In The Big Ratchet, MacArthur "Genius" Fellow and scientist Ruth DeFries argues that our species' pervasive presence on the planet is the combined result of two powerful forces: earth's rich natural endowments and humanity's ability to manipulate nature. From our ability to control fire to our expertise in breeding palatable plants, from our capacity to ship fertilizer across the Atlantic to our skill in selectively tinkering with plant genomes, DeFries describes the ingenious manipulations of nature that have enabled humankind to nourish and flourish. Throughout history humans have been able to ratchet up populations, survive the hatchets that threaten the species, and pivot to a new strategy for survival.
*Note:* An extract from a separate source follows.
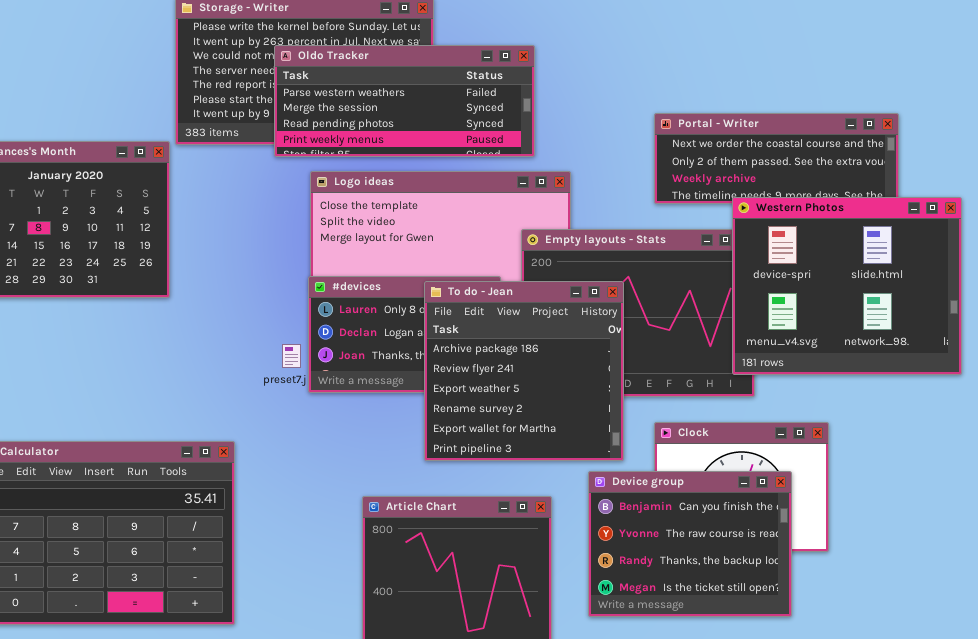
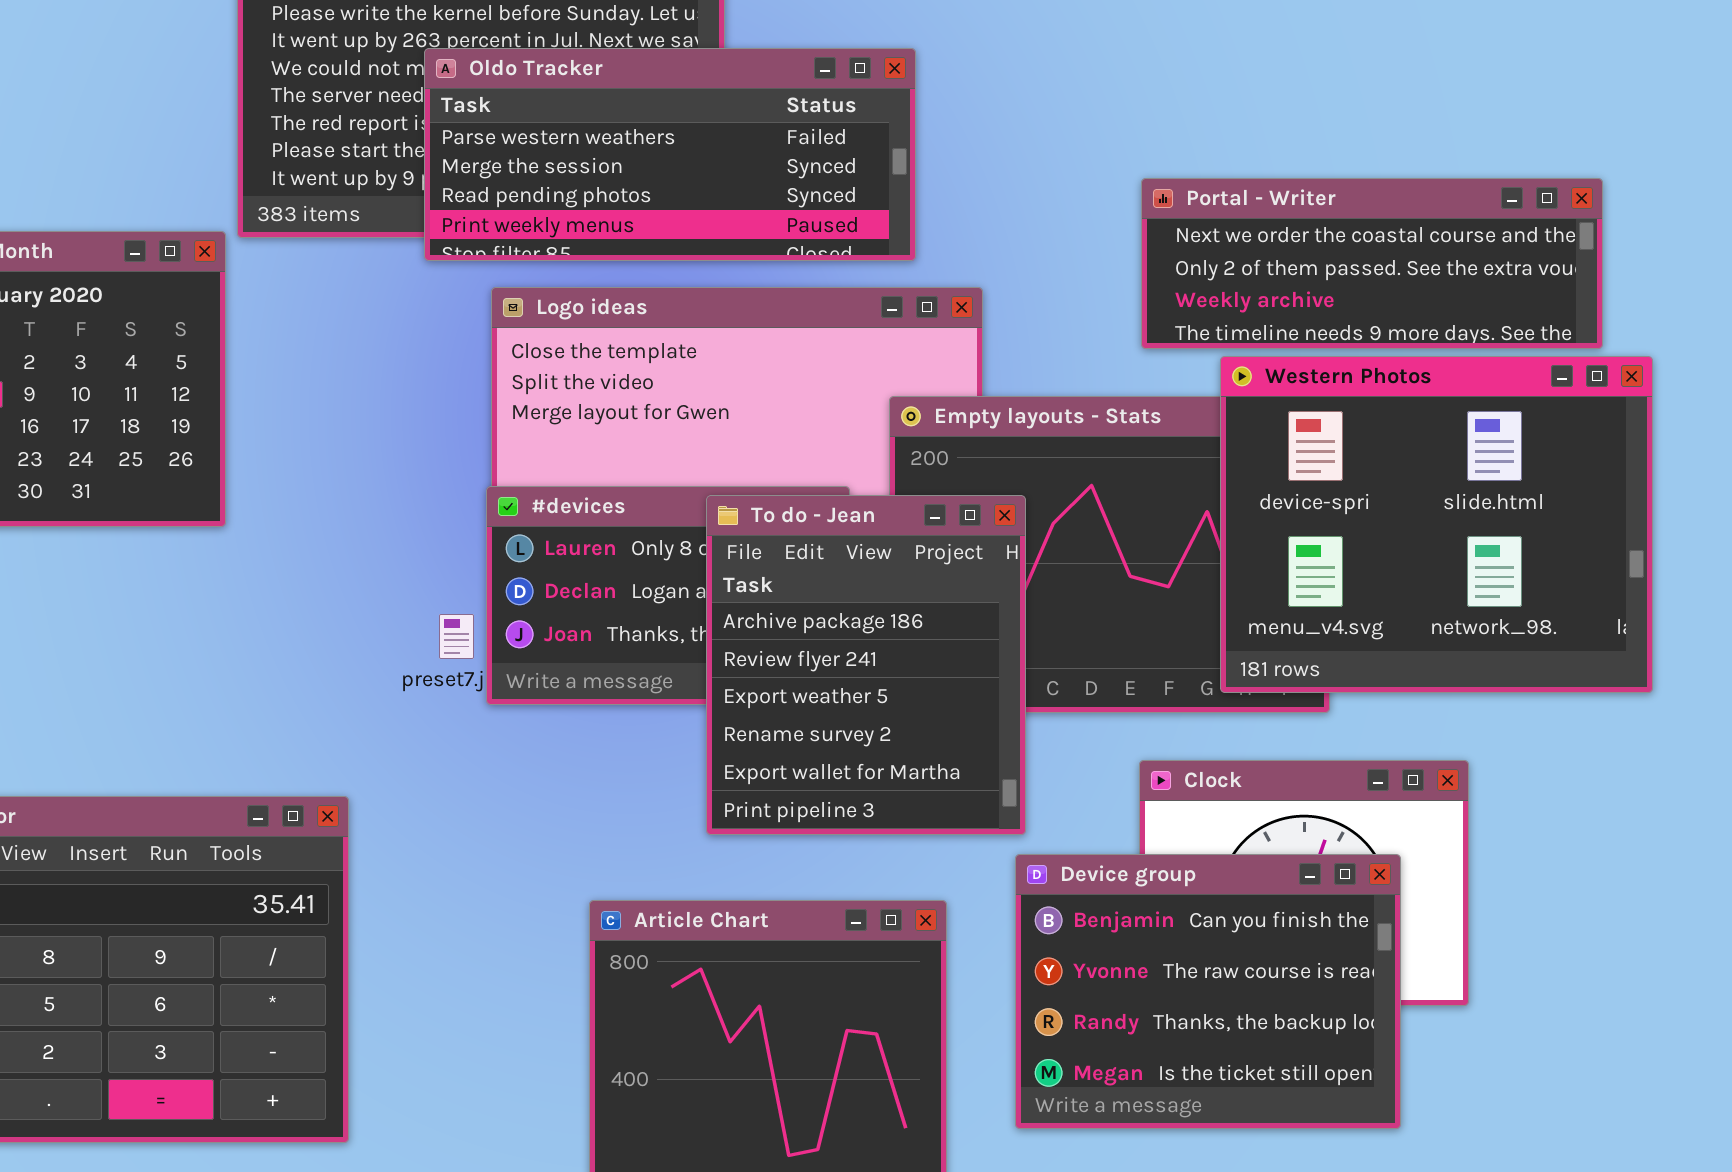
Western Photos: [732,197,962,375] -> [1220,356,1653,693], moved
To do - Jean: [424,281,624,461] -> [706,495,1026,835], resized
Yet humanity's footprint on the planet has expanded exponentially in the last century. Each manipulation of nature increased the amount of food our species could produce. The result is the "Big Ratchet" of the twentieth century, and today's explosion of mouths to feed, meat-laden diets, overcrowded cities, and the irony of overweight populations with too much food in some countries--while others starve. In a sweeping historical investigation, DeFries shows that many of today's challenges--climate change, species extinctions, and water shortages--can be traced back to what we eat and how we produce our food. By tracing the history of those innovations--the pivots--that staved off Malthusian disaster, DeFries points the way forward for a population approaching 7 billion and likely to grow.
The Big Ratchet views our current environmental crisis through a long-term lens, offering a corrective to the old orthodoxies of environmentalists who see humanity as the earth's destroyer and technologists who see ingenuity as the savior. In the tradition of Jared Diamond's Collapse, The Big Ratchet teases apart the complexities of humanity's long history of innovation to paint a picture of how we arrived at this crisis--and how we can find our way out.